# [EXERCISE A]
In the blog excerpt, copy word for word the passage that begins at the words "Random comments on" and stops after "to figure out.".
# [EXERCISE B]
Translate this sentence from the blog excerpt into Spanish: "I sat in the coffeeshop a couple of days ago and read a 264 page book in three hours."
++++ SELECTED EXCERPT ++++
I also have to see how the pants look. To get pants to fit me properly in the waist, they tend to have too much fabric in the, um, rise. But since these are non-stretch pants (all hail the glory of Lycra), they can't be too fitted when I'm standing up, or they'll be too tight when I sit. Which perhaps really means I should just wear skirts all the time.

Random comments on the past few days

For the gazillionth time, will someone tell me NOT to get into arguments with strangers on the internet? Sometimes I’m such an idiot. I need to put a copy of this over my computer or something.

* * * * *

I sat in the coffeeshop a couple of days ago and read a 264 page book in three hours.

Okay, well, it was 264 pages of word documents that, put together, will be a book, so not REALLY 264 pages.

And it was a collection of essays, so it wasn’t like I had to muster the energy to read a book-length exposition on something; I had to read ten essay-length pieces, each of which requires much less energy to figure out.

And the reason I had to read them was to see what connections I could make to my own essay for the collection, so it wasn’t like I had to read very closely – once I figured out there were no real connections, I skimmed like a madwoman.

So, really, it wasn’t that much of an accomplishment. But I still FEEL accomplished, darn it.
++++ ENTRIES PROVIDED ++++
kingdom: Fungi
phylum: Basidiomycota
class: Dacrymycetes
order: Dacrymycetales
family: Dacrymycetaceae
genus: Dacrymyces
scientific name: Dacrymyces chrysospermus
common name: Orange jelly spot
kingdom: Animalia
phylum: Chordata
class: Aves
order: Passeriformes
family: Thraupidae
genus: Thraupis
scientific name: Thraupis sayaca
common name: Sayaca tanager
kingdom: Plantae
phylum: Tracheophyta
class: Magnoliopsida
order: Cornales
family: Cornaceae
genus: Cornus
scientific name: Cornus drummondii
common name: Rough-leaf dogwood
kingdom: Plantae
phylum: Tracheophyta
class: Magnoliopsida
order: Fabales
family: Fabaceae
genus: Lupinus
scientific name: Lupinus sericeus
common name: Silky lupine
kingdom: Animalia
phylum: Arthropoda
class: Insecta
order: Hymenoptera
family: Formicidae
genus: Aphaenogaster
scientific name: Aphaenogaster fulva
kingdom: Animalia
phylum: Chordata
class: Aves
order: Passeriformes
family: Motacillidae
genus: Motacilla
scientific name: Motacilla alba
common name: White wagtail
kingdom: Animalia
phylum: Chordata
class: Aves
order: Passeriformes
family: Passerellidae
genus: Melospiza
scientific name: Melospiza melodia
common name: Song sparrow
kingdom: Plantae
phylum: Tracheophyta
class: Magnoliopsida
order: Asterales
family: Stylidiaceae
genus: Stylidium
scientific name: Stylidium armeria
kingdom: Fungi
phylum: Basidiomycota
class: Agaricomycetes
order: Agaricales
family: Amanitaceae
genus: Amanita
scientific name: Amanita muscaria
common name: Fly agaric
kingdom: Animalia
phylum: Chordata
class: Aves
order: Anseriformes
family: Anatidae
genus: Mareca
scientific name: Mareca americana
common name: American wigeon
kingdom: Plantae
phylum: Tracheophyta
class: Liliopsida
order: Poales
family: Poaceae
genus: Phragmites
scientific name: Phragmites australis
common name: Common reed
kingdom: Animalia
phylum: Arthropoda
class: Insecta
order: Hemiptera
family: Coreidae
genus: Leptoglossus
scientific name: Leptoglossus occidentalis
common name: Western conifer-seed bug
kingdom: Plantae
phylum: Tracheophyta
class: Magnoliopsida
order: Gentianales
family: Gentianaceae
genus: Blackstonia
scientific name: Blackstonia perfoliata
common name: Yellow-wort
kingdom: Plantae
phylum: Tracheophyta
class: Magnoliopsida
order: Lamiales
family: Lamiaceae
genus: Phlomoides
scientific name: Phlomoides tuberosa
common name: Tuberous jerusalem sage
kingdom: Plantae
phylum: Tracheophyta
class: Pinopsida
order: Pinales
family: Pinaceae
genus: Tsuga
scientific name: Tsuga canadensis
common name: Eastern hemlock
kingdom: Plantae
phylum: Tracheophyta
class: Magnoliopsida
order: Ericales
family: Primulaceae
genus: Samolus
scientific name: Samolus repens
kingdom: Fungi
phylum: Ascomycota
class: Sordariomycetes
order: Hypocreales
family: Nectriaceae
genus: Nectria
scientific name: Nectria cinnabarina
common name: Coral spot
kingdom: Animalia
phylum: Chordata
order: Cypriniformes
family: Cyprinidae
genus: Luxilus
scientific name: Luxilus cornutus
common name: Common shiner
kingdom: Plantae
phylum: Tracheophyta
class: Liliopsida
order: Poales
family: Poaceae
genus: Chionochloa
++++
# [FINAL ANSWER A]
Random comments on the past few days

For the gazillionth time, will someone tell me NOT to get into arguments with strangers on the internet? Sometimes I’m such an idiot. I need to put a copy of this over my computer or something.

* * * * *

I sat in the coffeeshop a couple of days ago and read a 264 page book in three hours.

Okay, well, it was 264 pages of word documents that, put together, will be a book, so not REALLY 264 pages.

And it was a collection of essays, so it wasn’t like I had to muster the energy to read a book-length exposition on something; I had to read ten essay-length pieces, each of which requires much less energy to figure out.

# [FINAL ANSWER B]
Hace un par de días me senté en la cafetería y leí un libro de 264 páginas en tres horas.